Liebling’s arguments didn’t mollify House Republicans. The disagreement hinged largely on how each side defined its terms. Some GOP lawmakers were mystified at what the word “care” meant in the context of an infant born alive. (The new language applied to all infants born alive and not just one who survives an abortion.)

“I just don’t know what the definition of care is in this instance,” said GOP Rep. Peggy Scott of Andover. “Is it palliative care? Is it lifesaving care? Why remove the language requiring preserving life and health?”

GOP Rep. Jeff Backer of Browns Valley, an opponent of the bill, fretted about the implications of “comfort care” and found the changes to the language inadequate and worrisome. An emergency medical technician, Backer recalled vainly trying to save the life of a baby 21 weeks into gestation in the back of an ambulance.

He argued that if he had given comfort care as he understood the phrase to mean to the infant born in the back of the ambulance, it was tantamount to murder.

“Comfort care means lay on a hard surface, maybe a blanket. Comfort care is not medical lifesaving care. That is wrong. It’s wrong for all of us, to even allow us to put up with that,” Backer said.

But Liebling said an infant born alive is no different than any other patient.

“Clearly an infant born alive is a person and has a right to care that is appropriate given the situation, that they are just like every other patient,” she said.

Instances of infants surviving an abortion procedure are rare. Under the Born Alive Protections Act, which passed in 2015, the Department of Health reported 24 babies born after an attempted abortion during the eight years that law was in effect.

All the babies died. Ten of the cases involved fatal fetal conditions “incompatible with life.” Four babies were deemed too underdeveloped to live on their own. Two were barely clinging to life before they died.

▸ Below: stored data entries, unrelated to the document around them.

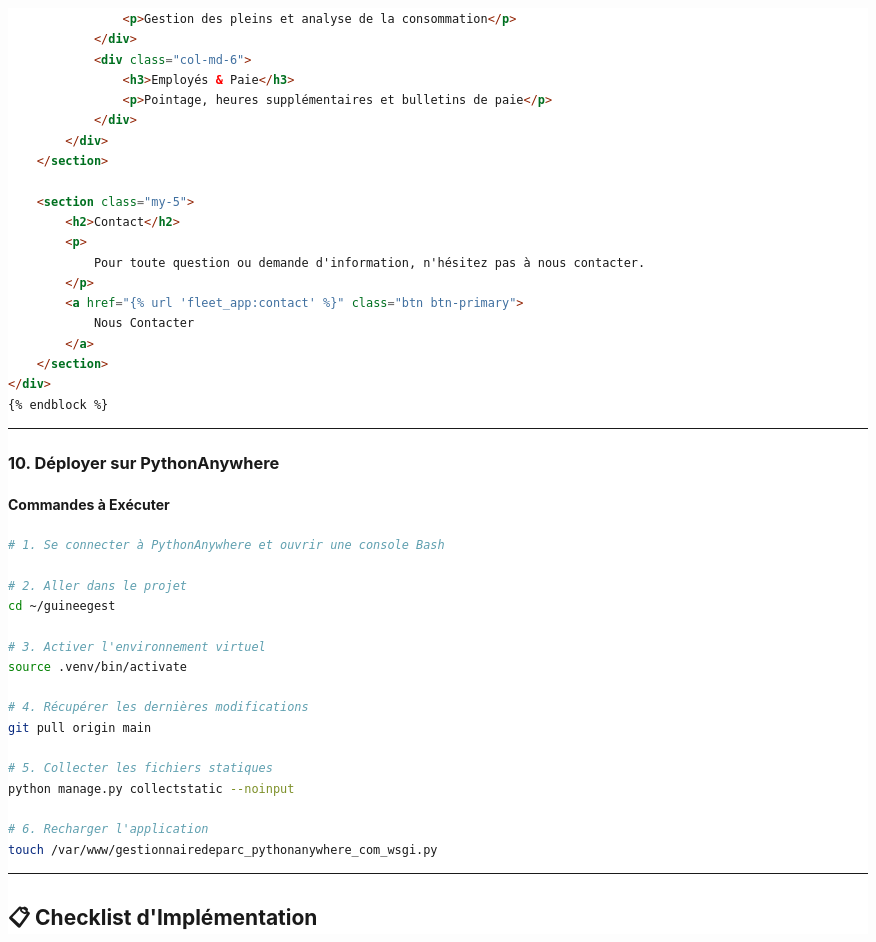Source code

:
 ```html
                <p>Gestion des pleins et analyse de la consommation</p>
            </div>
            <div class="col-md-6">
                <h3>Employés & Paie</h3>
                <p>Pointage, heures supplémentaires et bulletins de paie</p>
            </div>
        </div>
    </section>
    
    <section class="my-5">
        <h2>Contact</h2>
        <p>
            Pour toute question ou demande d'information, n'hésitez pas à nous contacter.
        </p>
        <a href="{% url 'fleet_app:contact' %}" class="btn btn-primary">
            Nous Contacter
        </a>
    </section>
</div>
{% endblock %}
```

---

### 10. Déployer sur PythonAnywhere

#### Commandes à Exécuter

```bash
# 1. Se connecter à PythonAnywhere et ouvrir une console Bash

# 2. Aller dans le projet
cd ~/guineegest

# 3. Activer l'environnement virtuel
source .venv/bin/activate

# 4. Récupérer les dernières modifications
git pull origin main

# 5. Collecter les fichiers statiques
python manage.py collectstatic --noinput

# 6. Recharger l'application
touch /var/www/gestionnairedeparc_pythonanywhere_com_wsgi.py
```

---

## 📋 Checklist d'Implémentation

For seven of them, “comfort care measures were provided as planned” without offering any detail of what those measures were. In one situation, a baby born alive in 2017, the report states that “no specific steps were taken to preserve life were reported.”

Liebling said repealing the reporting requirement on babies who survive abortions wasn’t isolated. It was part of a number of other reporting requirements that were eliminated. She called the requirement “intrusive.”

“If abortion is health care, which I believe it is, especially late in pregnancy like that, it (requires) a level of reporting and intrusion that we don’t do for other things,” Liebling said, adding that hospitals are already mandated to report deaths to the state.